On this seven-month tour, there were no fatalities and only a handful of wounded. One Marine was injured badly enough to be sent back to the United States early.
This was made possible by a nearly total reversal of the level of violence in Anbar province, which for a time could not be mentioned in a story without the term "restive" in front of it. But the tribes of Anbar changed their way of thinking in the last year or so, and decided to side with the Americans and fight the foreign jihadists who had brought fear, intimidation and death by beheading to both the Americans and the local Iraqis.

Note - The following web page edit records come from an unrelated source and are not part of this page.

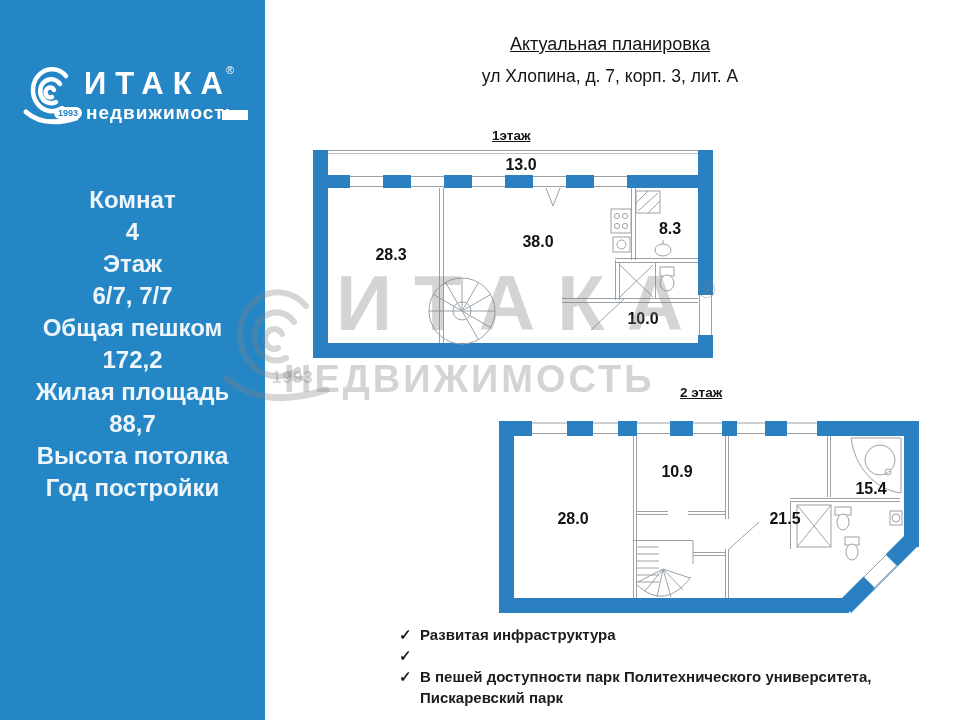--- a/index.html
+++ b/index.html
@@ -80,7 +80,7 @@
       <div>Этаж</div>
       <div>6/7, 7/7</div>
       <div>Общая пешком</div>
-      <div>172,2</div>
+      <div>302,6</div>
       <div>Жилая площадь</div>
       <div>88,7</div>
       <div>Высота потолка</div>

Known as the "Awakening" movement, the decision by the Sunnis of Anbar, aided by money from the Americans, has meant a precipitous drop in violence in that region, which is west of Baghdad and stretches to the Syrian border. It includes the cities of Fallujah and Ramadi, once two of the most dangerous places on Earth.
Control of the province recently was turned over to the Iraqi army.
"That's the thing that blew my mind," said Norton, who was a company commander with the battalion during the invasion, and other tours as well. "The Iraqi army and Iraqi police have taken over local control. We're just providing overwatch."
The battalion has been returning to Twentynine Palms in segments throughout the week. On Thursday, parts of India and Kilo companies flew into March Air Force Base, and then took buses to the base in the Mojave Desert, about an hour from Palm Springs.
On a grassy field, several hundred wives, girlfriends, mothers, fathers and siblings gathered to greet their sons. The level of excitement and joy was perfectly symmetrical with the fear and dread they expressed seven months ago when the unit left on the same white buses.
Nearly everyone wore a Marine T-shirt or hat, many with the names and faces of their loved ones on them. There were dozens of American flags and even more welcome home signs for individual Marines. One boy, about 2, wore a shirt that said, "I'm here to pick up my daddy and I will run over you to get to him."
Kayla Osterwyk, 19, came from Spokane, Wash., with her 3-month-old daughter, Emma, who was born while her father was overseas. The new daddy, Lance Cpl. Scott Boogerd, seemed dazed as he walked with his girlfriend and their baby.
"It's hard to believe," was all he could say.
Osterwyk said life has been difficult without Boogerd. She had her family's help, but taking care of an infant alone was rough, she said.
Noel Laur and his wife, Debbie, drove 15 hours from their home in Texas to greet their son, Carter, a Navy medic, who was returning from his first trip to Iraq.
Carter Laur said nothing much happened during the deployment, and he had to use his medic skills only once for a minor combat-related injury.
"I was scared at first," he said. "But it wasn't what I was expecting."
Debbie Laur, like most mothers, couldn't stop hugging and touching her son, as if making sure he was there, alive and in one piece.
Mike and Pam Duhl came down from Redding. Their son, Cpl. Matt Duhl, was returning from his second tour. The Duhls also have a son in the Army who is in Iraq.
Mike Duhl, who was a Marine in Vietnam, said having served in a combat zone is a mixed blessing for him, now that his sons are in the military. He knows what war is like, but he also knows and trusts his sons and their training.
"You watch the news and you see the KIA (killed in action) lists," he said. "Every day you wait to see if that white car is going to pull up in front of your house. It can be tough."
But not this time. This had a happy ending for the Duhl family, too.